De acordo com o Índice de Risco Climático Global, publicado anualmente pela organização não-governamental (ONG) GermanWatch, Moçambique ocupa o primeiro lugar na lista dos países mais vulneráveis às alterações climáticas, depois de ter sido afetado em 2019 (último ano analisado) pelos ciclones Idai e Kenneth, que fizeram cerca de 700 mortos. 

No próximo domingo (25.04) assinalam-se dois anos da passagem do ciclone Kenneth por Moçambique. O país também está em risco de ser atingido pelo ciclone Jobo, que poderá afetar principalmente a província de Cabo Delgado.

Os mais afetados deviam ser ouvidos

José Langa representante do Observatório Ambiental para as Mudanças Climáticas (ObservA), estranha que o país tenha sido excluído desta cimeira.

"É triste porque parece que os nossos apelos, de que mais sofre, não chegam a quem tem o poder.
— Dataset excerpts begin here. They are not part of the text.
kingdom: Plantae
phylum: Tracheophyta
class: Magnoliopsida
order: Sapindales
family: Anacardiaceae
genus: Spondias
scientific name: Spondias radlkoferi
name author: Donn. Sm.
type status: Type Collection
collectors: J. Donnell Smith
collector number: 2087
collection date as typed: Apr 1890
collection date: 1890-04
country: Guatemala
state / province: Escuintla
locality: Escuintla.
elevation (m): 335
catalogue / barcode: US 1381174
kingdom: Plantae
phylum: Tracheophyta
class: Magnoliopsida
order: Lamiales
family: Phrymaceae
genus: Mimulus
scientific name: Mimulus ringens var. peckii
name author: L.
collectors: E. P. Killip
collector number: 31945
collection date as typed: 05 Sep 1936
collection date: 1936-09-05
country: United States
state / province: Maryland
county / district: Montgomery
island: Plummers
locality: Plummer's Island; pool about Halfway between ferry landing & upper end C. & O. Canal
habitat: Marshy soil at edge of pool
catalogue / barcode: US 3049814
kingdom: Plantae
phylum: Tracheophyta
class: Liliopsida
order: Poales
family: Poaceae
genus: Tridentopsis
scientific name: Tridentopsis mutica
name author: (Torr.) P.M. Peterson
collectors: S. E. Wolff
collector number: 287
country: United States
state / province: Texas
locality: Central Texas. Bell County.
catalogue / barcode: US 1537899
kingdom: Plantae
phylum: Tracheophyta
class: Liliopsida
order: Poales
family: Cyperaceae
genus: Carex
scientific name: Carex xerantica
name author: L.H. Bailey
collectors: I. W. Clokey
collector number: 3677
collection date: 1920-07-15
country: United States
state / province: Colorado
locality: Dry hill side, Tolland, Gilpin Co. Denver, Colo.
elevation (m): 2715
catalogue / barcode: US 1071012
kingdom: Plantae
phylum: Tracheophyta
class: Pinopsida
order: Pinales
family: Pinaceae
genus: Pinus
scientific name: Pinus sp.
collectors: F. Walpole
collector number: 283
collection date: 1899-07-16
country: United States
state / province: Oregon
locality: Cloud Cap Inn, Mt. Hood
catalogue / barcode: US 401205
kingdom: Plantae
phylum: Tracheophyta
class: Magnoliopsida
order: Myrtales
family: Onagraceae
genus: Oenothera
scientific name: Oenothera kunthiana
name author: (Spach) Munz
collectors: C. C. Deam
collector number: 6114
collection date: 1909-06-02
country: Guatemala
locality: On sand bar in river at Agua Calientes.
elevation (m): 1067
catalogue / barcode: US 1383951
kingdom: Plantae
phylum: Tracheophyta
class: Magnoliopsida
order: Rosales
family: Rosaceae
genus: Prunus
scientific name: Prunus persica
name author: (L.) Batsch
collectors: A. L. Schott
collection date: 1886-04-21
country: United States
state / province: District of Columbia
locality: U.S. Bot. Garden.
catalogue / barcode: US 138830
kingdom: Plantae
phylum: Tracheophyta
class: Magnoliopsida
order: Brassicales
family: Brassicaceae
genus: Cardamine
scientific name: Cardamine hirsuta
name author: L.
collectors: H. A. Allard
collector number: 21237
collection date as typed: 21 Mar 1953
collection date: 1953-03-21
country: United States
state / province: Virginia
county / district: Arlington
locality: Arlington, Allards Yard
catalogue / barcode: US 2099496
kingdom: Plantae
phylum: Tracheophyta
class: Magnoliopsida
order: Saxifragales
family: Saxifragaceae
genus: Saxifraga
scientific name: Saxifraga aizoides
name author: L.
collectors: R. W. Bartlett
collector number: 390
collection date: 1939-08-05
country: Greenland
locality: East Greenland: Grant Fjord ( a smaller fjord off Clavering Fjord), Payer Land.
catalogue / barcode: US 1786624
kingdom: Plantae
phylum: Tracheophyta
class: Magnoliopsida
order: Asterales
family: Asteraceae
Mas era interessante que nós como os mais afetados entrássemos neste debate", diz.

Klimakonferenz | Joe Biden

Joe Biden, anfitrião da cimeira do clima

O ativista defende que chegou a hora de os países mais poderosos olharem para as populações mais vulneráveis às mudanças climáticas.

"Não vamos parar de continuar a pedir socorro em relação às mudanças climáticas, investindo em estudos científicos que vão mostrando, o quanto estamos a sofrer, mas principalmente o descaso de quem provoca esta questão das mudanças climáticas", afirma José Langa.

União contra o aquecimento global

No primeiro dia do evento, os líderes mundiais apelaram ao comprometimento de todos contra o aquecimento global.

O secretário-geral das ONU, António Guterres, desafiou os governos mundiais a tomarem a sério a questão das alterações climáticas. "O mundo está em alerta vermelho. Estamos à beira do abismo. Temos de ter a certeza de que o próximo passo está na direção certa. Os líderes de todo lado devem tomar medidas", apelou.

Klimakonferenz | Kanzlerin Merkel

Chanceler alemã, Angela Merkel

"Os sinais são inequívocos. O custo da inação continua a aumentar", reconheceu o anfitrião da cimeira, Joe Biden. O Presidente americano comprometeu-se a reduzir para metade a poluição de gases com efeito de estufa nos EUA até 2030. E lançou um apelo aos demais líderes mundiais. "Esta é a década em que temos de tomar decisões que evitem as piores consequências de uma crise climática."

A nova promessa de Biden veio depois de a administração Trump ter se retirado do Acordo de Paris sobre o clima. Os Estados Unidos voltaram a aderir ao acordo logo após a tomada de posse de Biden.

A chanceler alemã, Angela Merkel, assegurou que o seu país continuará a fazer a parte que lhe compete na luta contra o aquecimento global. "A Alemanha já reduziu as emissões de dióxido de carbono em 40% em relação aos níveis de 1990. Até 2030 queremos ter pelo menos 55% menos emissões do que em 1990", destacou.